WHAT THIS TASK INVOLVES
Pull every line containing the word "casing" from the records.

Stored data entries:
################

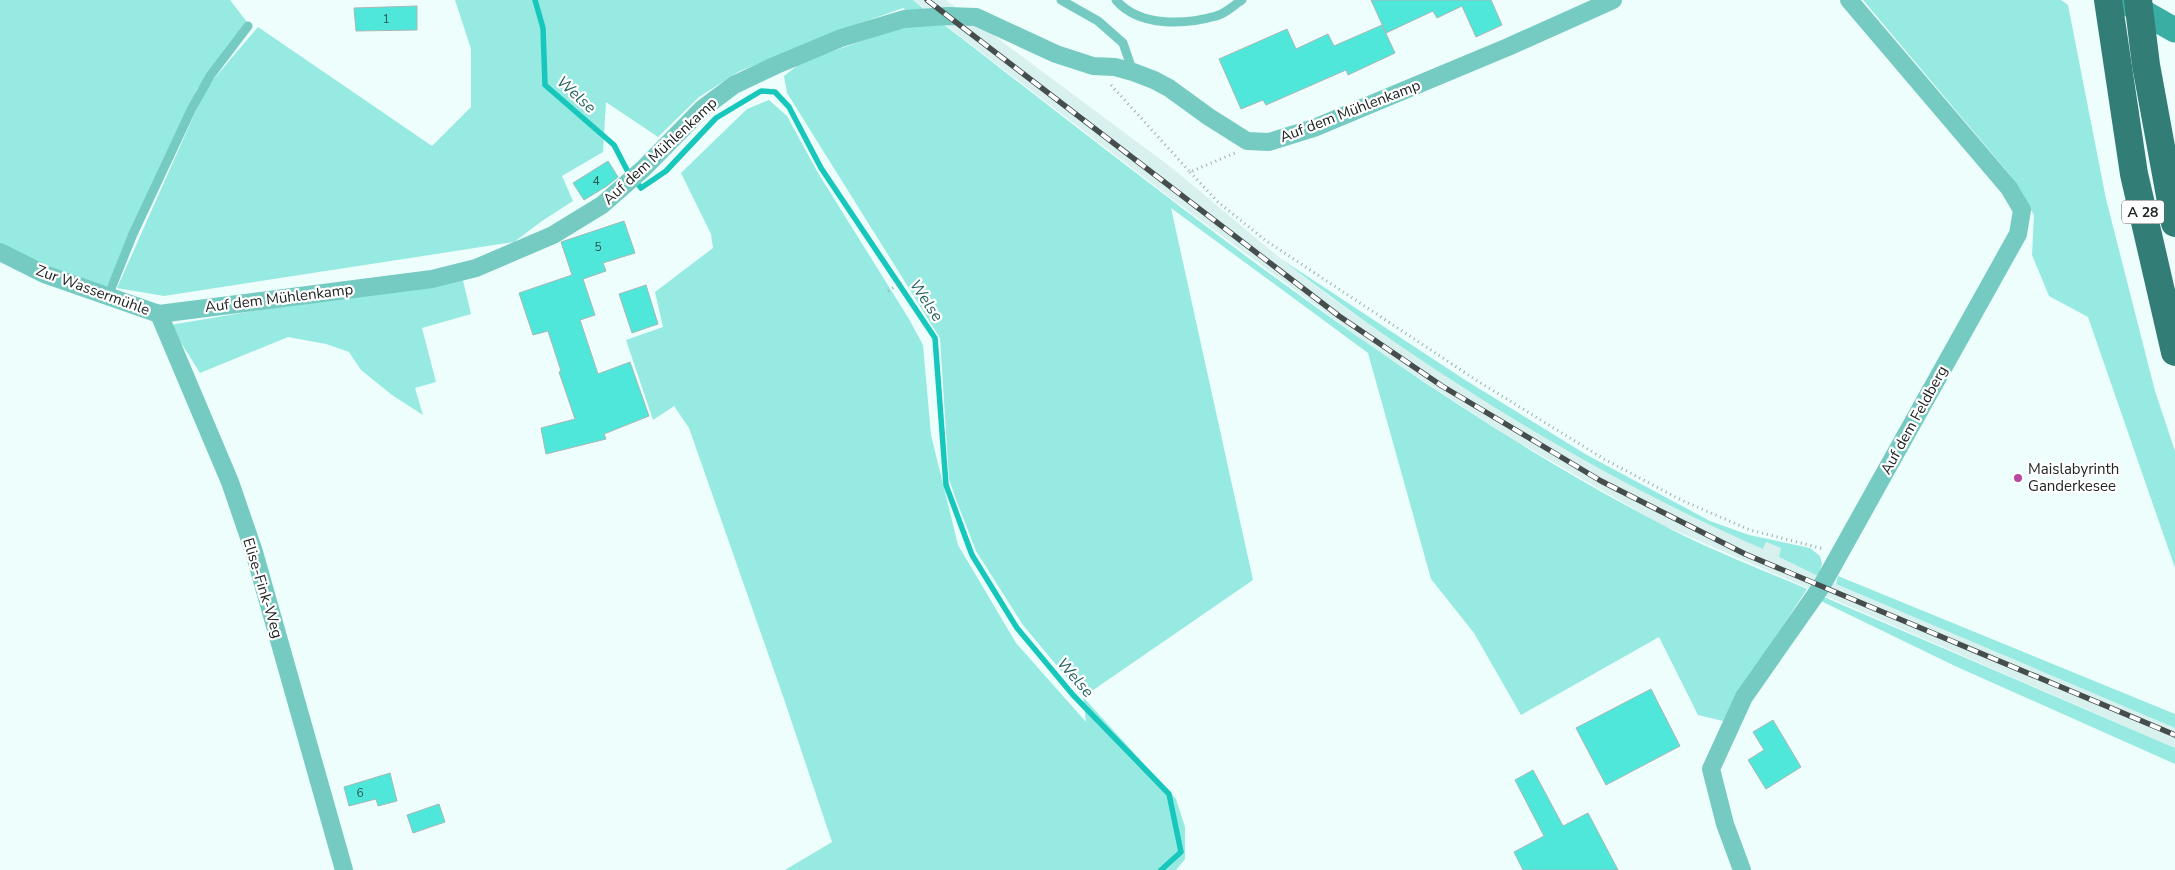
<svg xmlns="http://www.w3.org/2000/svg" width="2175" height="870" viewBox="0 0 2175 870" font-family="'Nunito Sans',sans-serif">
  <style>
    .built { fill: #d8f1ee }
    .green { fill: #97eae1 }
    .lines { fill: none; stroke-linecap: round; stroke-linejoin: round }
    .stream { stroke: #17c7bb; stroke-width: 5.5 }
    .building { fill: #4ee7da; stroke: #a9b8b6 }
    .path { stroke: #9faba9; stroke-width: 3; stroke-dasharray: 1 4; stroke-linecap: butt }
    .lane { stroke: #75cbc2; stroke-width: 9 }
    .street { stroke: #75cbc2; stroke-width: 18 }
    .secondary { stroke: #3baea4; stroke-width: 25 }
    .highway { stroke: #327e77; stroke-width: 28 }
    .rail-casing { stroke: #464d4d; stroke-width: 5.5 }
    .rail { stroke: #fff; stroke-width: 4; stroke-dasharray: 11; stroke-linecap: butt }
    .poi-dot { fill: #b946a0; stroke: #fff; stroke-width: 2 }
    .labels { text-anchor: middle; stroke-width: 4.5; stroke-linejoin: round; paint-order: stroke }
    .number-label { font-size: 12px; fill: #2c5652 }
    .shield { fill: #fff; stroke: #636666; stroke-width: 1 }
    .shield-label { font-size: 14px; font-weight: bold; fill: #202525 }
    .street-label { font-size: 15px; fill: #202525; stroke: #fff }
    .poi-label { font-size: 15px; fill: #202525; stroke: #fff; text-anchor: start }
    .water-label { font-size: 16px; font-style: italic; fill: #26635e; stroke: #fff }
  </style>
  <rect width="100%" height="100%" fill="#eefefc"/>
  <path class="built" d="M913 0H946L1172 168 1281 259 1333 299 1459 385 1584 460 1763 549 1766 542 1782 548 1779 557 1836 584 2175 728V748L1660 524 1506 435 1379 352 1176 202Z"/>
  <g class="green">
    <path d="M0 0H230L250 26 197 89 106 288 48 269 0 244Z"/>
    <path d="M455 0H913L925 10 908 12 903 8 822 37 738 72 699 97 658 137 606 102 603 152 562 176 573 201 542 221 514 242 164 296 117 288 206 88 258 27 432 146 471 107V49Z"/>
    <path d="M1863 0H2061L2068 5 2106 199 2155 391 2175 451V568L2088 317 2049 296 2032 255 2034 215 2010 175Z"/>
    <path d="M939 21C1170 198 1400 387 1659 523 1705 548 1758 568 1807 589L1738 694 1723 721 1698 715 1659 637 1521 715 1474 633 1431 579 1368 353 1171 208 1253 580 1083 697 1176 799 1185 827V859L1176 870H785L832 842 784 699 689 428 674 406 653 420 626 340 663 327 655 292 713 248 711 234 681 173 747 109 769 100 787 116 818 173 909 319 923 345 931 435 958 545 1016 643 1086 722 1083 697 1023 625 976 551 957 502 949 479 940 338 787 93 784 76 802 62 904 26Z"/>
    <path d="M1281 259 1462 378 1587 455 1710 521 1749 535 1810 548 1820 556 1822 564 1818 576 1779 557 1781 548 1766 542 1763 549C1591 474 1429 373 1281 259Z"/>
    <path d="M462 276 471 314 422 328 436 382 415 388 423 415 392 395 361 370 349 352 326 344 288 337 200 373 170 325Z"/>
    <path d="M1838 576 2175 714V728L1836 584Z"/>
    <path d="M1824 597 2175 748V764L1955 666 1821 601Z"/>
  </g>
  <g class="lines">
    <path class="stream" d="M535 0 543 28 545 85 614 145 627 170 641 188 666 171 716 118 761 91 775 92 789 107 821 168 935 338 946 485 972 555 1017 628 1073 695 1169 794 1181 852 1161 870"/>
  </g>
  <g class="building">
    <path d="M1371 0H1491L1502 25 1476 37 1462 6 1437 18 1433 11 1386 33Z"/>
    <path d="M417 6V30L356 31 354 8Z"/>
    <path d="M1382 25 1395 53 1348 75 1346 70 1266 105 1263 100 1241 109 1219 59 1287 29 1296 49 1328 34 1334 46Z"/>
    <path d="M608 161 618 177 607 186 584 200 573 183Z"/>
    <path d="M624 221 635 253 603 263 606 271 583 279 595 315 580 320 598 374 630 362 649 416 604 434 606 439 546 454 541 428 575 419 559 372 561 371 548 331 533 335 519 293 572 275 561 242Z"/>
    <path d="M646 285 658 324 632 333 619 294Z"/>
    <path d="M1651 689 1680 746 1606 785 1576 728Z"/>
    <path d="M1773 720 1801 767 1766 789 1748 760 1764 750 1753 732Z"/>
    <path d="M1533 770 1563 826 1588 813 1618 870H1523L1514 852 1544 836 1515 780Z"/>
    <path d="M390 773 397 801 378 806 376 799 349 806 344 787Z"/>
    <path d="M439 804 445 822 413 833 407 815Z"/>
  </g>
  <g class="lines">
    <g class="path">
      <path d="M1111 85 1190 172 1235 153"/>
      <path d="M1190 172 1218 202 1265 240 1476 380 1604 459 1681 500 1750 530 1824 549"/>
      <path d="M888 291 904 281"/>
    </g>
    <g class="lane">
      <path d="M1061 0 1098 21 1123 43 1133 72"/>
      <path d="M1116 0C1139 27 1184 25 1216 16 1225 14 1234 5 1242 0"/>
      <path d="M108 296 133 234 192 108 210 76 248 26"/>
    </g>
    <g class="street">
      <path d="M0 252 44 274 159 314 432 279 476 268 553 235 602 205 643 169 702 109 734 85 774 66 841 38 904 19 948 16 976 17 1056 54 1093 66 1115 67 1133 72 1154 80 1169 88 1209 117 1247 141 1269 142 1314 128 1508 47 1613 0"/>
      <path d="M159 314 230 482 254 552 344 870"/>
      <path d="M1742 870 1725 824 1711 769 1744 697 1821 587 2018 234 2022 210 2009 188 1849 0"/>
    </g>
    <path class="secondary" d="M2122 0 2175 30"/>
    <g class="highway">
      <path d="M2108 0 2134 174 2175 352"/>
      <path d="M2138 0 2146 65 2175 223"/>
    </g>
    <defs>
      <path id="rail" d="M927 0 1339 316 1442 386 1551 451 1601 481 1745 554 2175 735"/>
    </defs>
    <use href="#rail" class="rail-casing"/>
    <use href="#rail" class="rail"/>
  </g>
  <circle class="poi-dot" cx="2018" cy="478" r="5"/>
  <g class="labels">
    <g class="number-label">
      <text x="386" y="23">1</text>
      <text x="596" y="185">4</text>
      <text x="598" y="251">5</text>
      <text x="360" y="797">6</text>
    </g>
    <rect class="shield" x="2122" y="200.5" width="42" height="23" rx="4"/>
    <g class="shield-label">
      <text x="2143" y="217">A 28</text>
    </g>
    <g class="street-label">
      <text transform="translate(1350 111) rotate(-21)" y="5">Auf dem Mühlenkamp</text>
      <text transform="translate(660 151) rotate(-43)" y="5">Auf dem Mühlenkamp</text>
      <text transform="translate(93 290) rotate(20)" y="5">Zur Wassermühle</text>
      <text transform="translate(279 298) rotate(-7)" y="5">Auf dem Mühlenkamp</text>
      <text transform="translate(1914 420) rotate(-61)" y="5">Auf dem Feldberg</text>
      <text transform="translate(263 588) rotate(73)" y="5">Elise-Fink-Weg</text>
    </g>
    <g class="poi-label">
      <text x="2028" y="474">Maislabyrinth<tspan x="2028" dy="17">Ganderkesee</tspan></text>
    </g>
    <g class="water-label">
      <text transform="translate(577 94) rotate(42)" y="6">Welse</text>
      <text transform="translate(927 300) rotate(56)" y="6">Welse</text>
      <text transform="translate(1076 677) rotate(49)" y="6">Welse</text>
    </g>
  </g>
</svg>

################

TASK OUTPUT
    .rail-casing { stroke: #464d4d; stroke-width: 5.5 }
    <use href="#rail" class="rail-casing"/>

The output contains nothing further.